EXERCISE DETAILS – Pull each line with the string "Jakarta" from the entries.

+ + + +

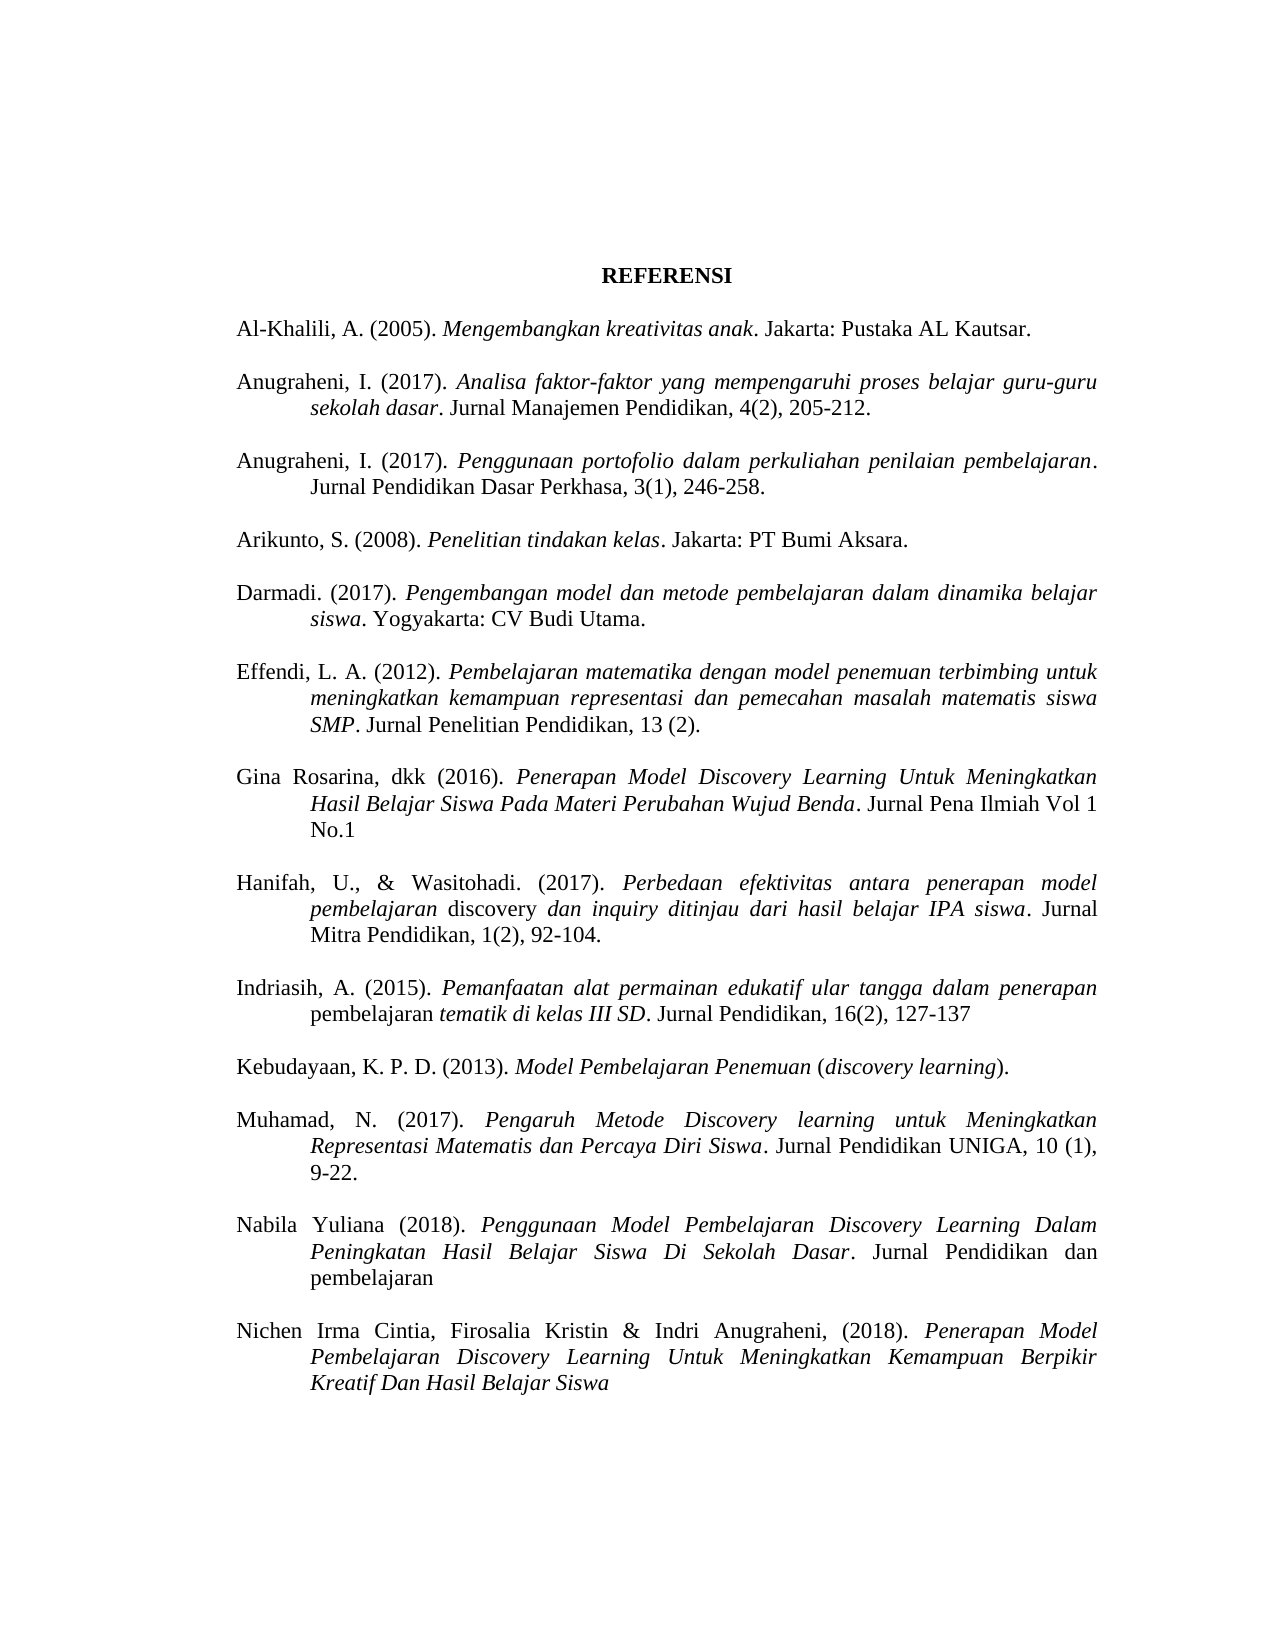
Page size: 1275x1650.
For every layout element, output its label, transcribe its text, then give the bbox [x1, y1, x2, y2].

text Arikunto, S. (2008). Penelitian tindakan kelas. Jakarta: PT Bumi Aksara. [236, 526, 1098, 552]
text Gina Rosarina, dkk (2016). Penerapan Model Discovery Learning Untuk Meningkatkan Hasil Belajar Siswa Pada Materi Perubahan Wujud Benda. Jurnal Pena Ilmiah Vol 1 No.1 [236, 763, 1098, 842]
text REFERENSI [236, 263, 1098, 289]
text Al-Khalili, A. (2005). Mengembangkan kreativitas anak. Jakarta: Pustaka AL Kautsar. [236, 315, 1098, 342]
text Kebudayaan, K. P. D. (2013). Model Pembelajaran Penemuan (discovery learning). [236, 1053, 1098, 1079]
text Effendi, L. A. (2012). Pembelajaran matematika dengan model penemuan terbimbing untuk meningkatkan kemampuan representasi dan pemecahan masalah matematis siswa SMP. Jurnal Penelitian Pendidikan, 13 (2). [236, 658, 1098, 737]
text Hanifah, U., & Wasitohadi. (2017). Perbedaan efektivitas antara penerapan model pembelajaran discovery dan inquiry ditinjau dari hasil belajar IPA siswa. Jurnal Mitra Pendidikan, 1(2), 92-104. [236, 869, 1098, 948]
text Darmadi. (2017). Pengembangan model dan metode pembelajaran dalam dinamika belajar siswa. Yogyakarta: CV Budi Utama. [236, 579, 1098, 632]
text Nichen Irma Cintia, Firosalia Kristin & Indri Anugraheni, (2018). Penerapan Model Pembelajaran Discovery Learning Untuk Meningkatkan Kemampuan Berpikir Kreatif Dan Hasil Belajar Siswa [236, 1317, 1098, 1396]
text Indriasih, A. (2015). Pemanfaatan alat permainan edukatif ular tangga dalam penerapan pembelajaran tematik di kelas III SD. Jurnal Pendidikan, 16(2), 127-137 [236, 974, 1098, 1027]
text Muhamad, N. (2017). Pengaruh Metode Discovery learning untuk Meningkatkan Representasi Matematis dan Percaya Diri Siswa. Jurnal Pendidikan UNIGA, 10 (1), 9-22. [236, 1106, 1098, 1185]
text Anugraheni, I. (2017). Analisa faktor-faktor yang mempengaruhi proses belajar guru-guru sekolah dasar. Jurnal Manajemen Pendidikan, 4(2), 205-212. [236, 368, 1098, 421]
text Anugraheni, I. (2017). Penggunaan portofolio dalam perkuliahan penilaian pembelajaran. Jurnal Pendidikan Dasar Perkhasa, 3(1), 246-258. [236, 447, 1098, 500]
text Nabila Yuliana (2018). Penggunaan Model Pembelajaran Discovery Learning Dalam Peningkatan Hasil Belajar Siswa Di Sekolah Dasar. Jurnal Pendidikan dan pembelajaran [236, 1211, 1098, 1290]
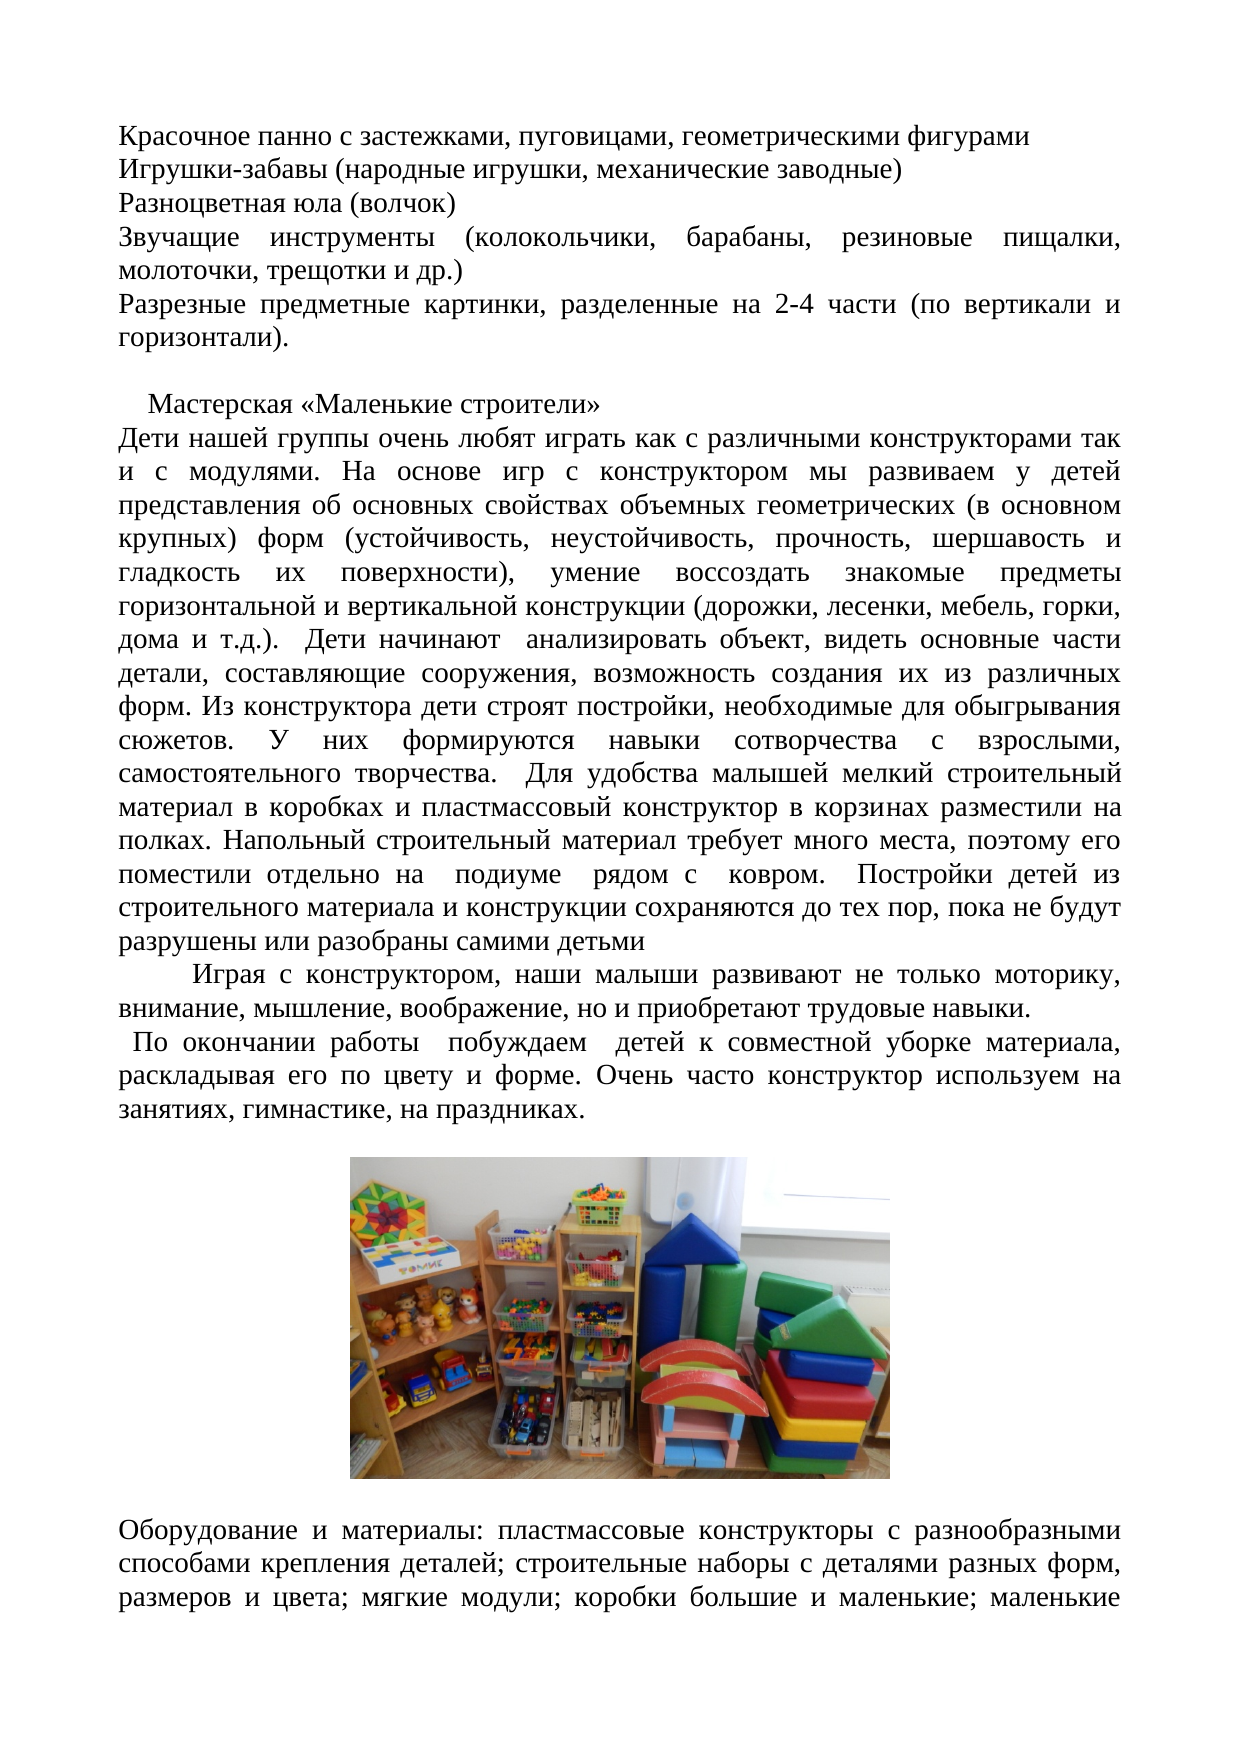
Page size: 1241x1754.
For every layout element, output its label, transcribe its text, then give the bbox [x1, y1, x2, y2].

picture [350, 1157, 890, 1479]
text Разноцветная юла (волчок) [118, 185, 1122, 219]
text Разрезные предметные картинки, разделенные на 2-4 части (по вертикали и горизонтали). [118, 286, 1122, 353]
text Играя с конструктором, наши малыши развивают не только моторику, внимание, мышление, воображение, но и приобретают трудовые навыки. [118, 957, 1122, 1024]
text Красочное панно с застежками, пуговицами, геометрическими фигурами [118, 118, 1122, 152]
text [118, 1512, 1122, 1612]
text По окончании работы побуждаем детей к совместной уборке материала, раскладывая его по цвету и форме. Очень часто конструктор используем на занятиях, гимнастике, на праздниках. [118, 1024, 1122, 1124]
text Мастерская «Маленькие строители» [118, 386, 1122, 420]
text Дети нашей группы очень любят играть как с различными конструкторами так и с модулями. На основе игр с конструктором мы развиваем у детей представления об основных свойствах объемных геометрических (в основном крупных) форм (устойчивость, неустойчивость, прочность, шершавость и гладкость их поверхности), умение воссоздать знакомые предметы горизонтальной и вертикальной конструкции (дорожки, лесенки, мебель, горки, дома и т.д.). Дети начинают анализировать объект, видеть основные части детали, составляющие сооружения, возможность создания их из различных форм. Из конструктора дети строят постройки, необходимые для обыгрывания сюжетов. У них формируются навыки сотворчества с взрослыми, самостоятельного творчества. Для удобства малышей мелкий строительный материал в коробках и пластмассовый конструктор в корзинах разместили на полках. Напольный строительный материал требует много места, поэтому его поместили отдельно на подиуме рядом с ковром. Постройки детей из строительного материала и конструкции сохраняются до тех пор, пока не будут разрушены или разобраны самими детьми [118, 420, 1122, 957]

+ + + +

WRITTEN RESPONSE –
text Arikunto, S. (2008). Penelitian tindakan kelas. Jakarta: PT Bumi Aksara. [236, 526, 1098, 552]
text Al-Khalili, A. (2005). Mengembangkan kreativitas anak. Jakarta: Pustaka AL Kautsar. [236, 315, 1098, 342]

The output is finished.